Dare’s is the opening set of London’s Piano Day celebrations, held on March 28th at Shoreditch’s Courtyard Theatre, opened in the late nineteenth century as a public library. Shortly afterwards, we’re offered another glimpse of what the piano can do. When Michael Price performs some tracks from The Hope Of Better Weather, you can hear expectance but also traces of nostalgia. Remembrance Of Better Weather would be an equally apt title.
No modern piano concert would be complete without a nod to John Cage. And when it comes, it does so courtesy of Peter Broderick whose performance of 'In A Landscape' has that mesmeric, slow-building quality so peculiar to the instrument.
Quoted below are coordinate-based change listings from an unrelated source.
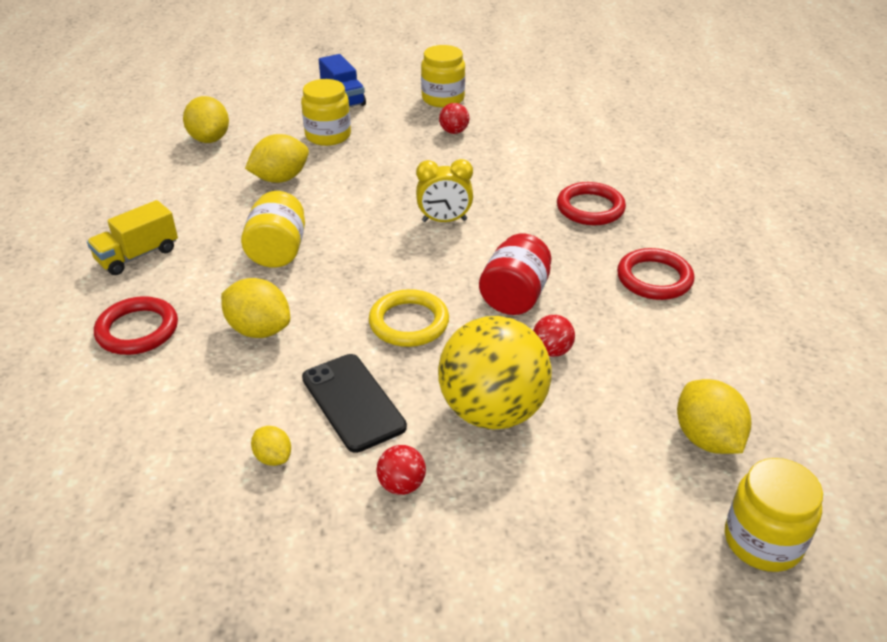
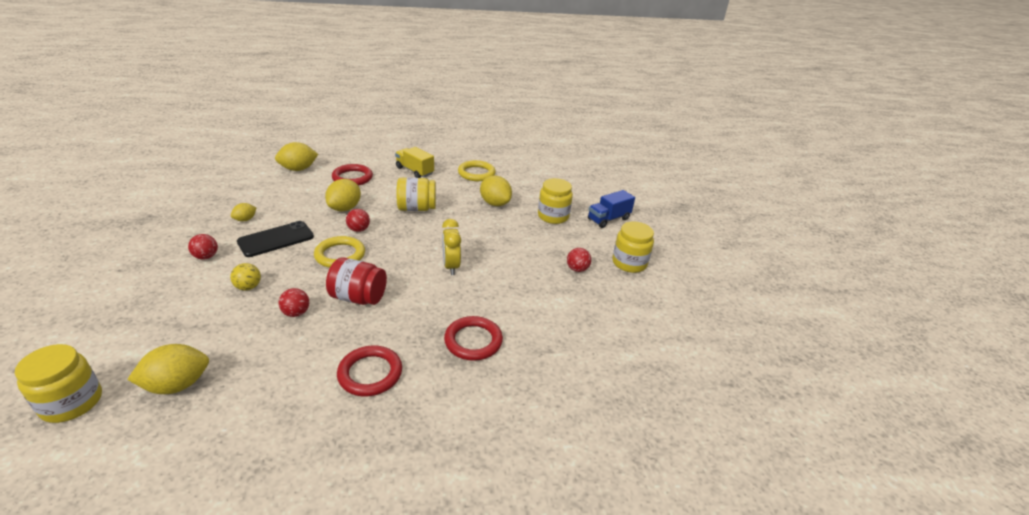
camera: 80 degrees right, 5 degrees down
yellow lemon [183,96,229,143] -> yellow lemon moved to [275,142,318,171]
yellow ball [438,316,552,429] -> yellow ball [230,263,261,291], size x0.41
none -> red ball [346,209,370,232]
none -> yellow ring [458,160,496,181]

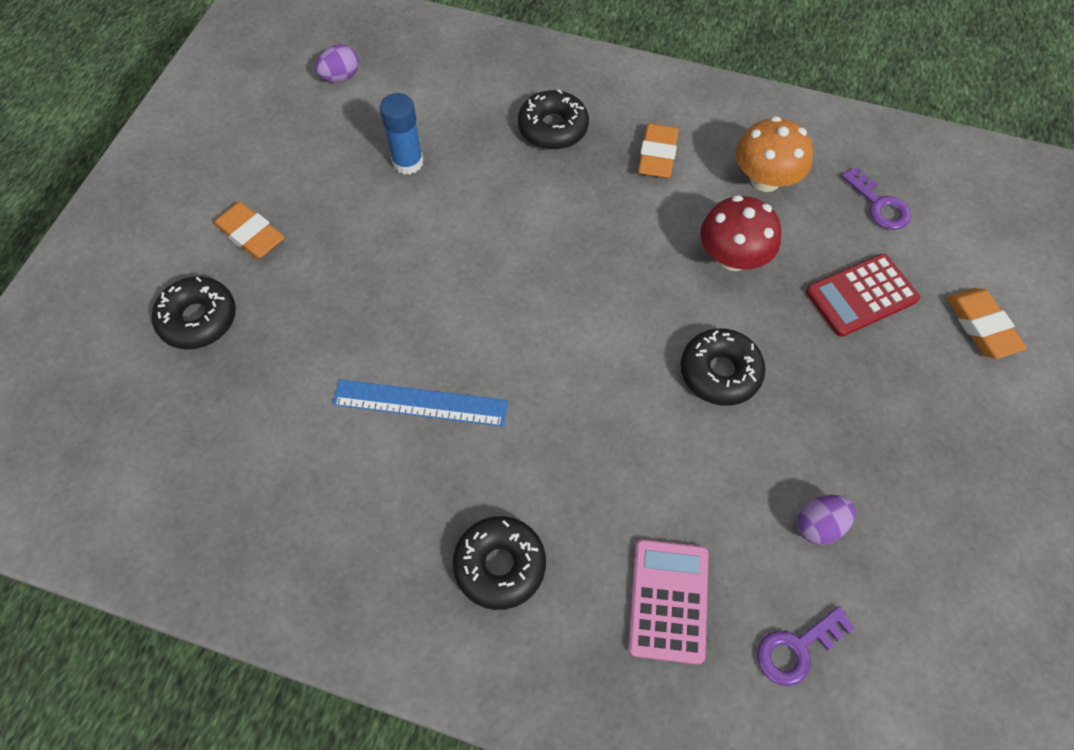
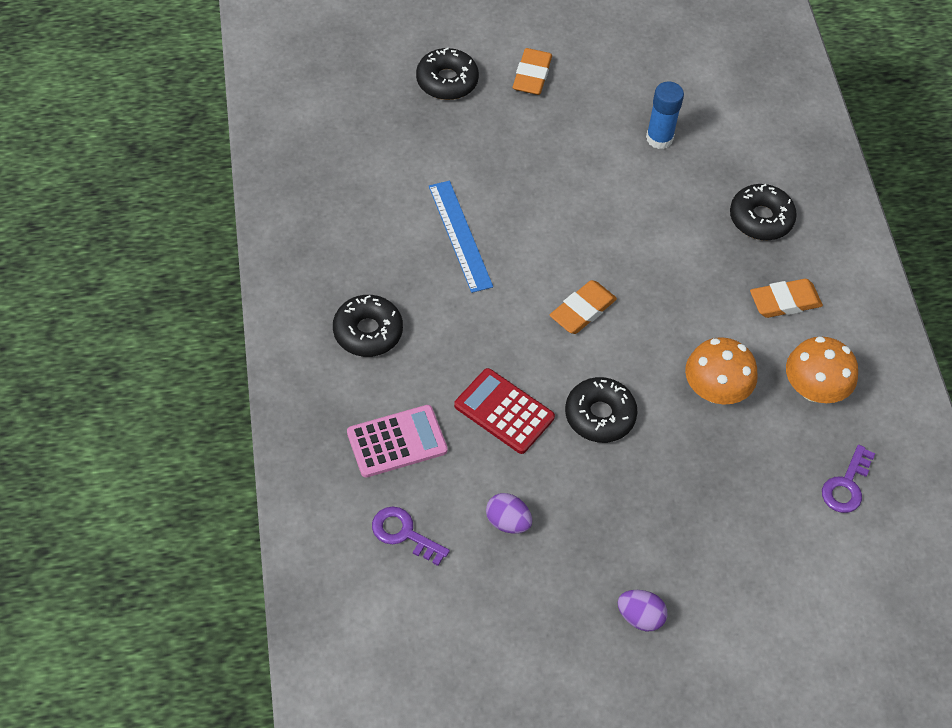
camera: 60 degrees right, 5 degrees down
purple egg [316,44,359,82] -> purple egg moved to [618,590,667,631]
red mushroom [700,195,781,271] -> orange mushroom [685,337,757,405]
red calculator [806,254,920,337] -> red calculator moved to [454,368,555,454]
orange eraser [946,288,1027,359] -> orange eraser moved to [550,280,617,334]

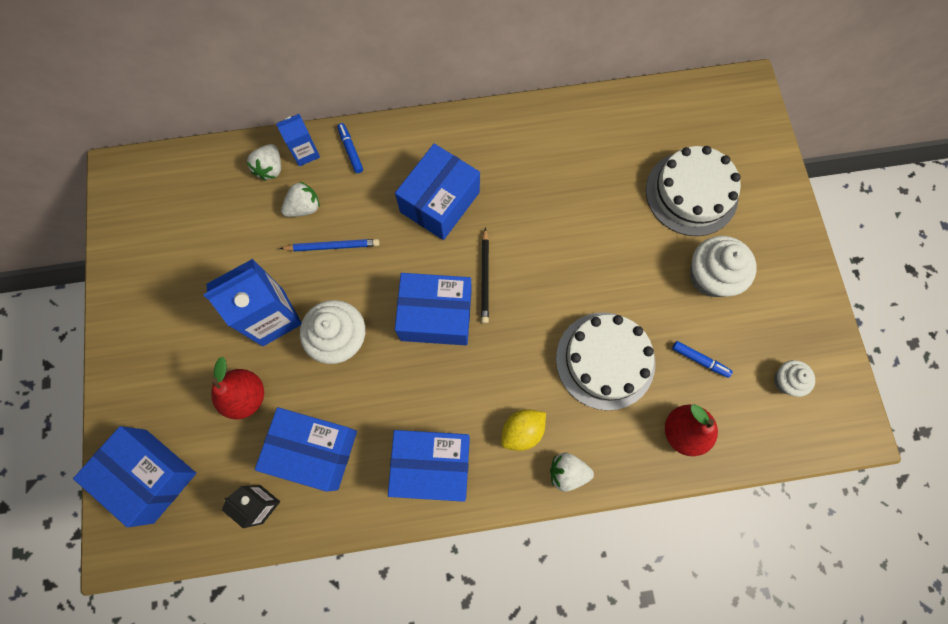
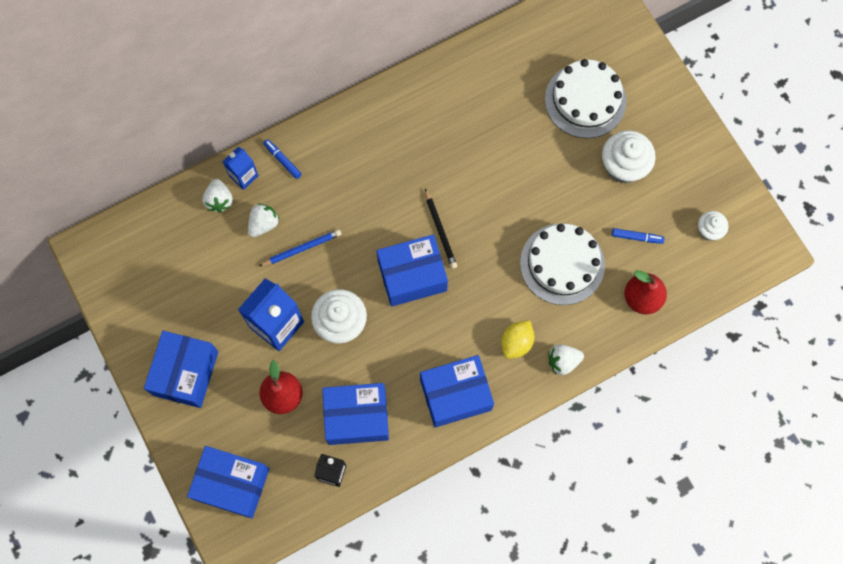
camera: 20 degrees left, 0 degrees up
blue box [395,144,480,240] -> blue box moved to [144,331,219,408]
Broderick’s set is also the closest the evening comes to a variety performance; he kicks off with some piano jokes (including one he penned himself), and at one point wanders amid the crowd, singing unaccompanied (the farthest we drift from twinkling keys.)
The evening was a celebration of what the piano can do, and the different directions in which a pianist can lead the instrument (and, of course, vice versa.) So it’s only fitting that proceeds went to the next generation, helping to buy a new piano for South London’s World Heart Beat Academy . Run by Sahana Gero, the charity offers music tuition to some three hundred children, many from challenging backgrounds, and is expanding into a new space in Battersea.
World Heart Beat is place where creativity and social change go hand-in-hand; the students are not only offered an environment in which to create, but gain a valuable (not to mention employable) skill. It’s a place that fosters imagination, much like the library that the Courtyard Theatre once housed: a strange reverberation from the past.
To round the evening off, the three Erased Tapes pianists take once more to the keys. As they played their encore for six hands, you couldn’t help but wonder what new paths the next wave of pianists might embark on. Theirs is an instrument with over three hundred years of history. Long may it continue.